[Source records]
[Start of section]

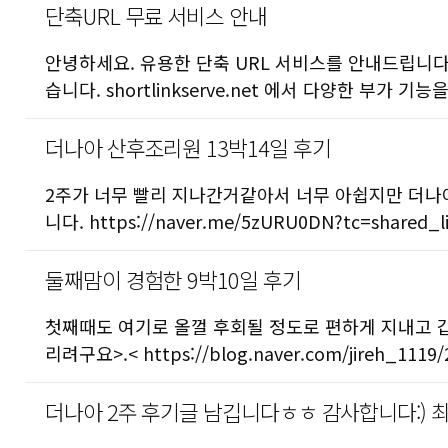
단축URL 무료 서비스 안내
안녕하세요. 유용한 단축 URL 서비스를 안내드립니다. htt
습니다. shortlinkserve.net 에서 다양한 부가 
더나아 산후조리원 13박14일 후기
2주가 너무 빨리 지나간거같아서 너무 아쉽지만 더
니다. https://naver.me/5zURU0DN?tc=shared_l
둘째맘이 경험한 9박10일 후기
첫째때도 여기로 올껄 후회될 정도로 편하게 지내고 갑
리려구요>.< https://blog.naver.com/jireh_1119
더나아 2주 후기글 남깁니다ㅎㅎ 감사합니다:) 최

[End of section]

* [AIM OF THE EXERCISE] Copy out every one of the lines above word for word, and leave the pictures out of your answer.

* [EXERCISE OUTPUT]
단축URL 무료 서비스 안내
안녕하세요. 유용한 단축 URL 서비스를 안내드립니다. htt
습니다. shortlinkserve.net 에서 다양한 부가 
더나아 산후조리원 13박14일 후기
2주가 너무 빨리 지나간거같아서 너무 아쉽지만 더
니다. https://naver.me/5zURU0DN?tc=shared_l
둘째맘이 경험한 9박10일 후기
첫째때도 여기로 올껄 후회될 정도로 편하게 지내고 갑
리려구요>.< https://blog.naver.com/jireh_1119
더나아 2주 후기글 남깁니다ㅎㅎ 감사합니다:) 최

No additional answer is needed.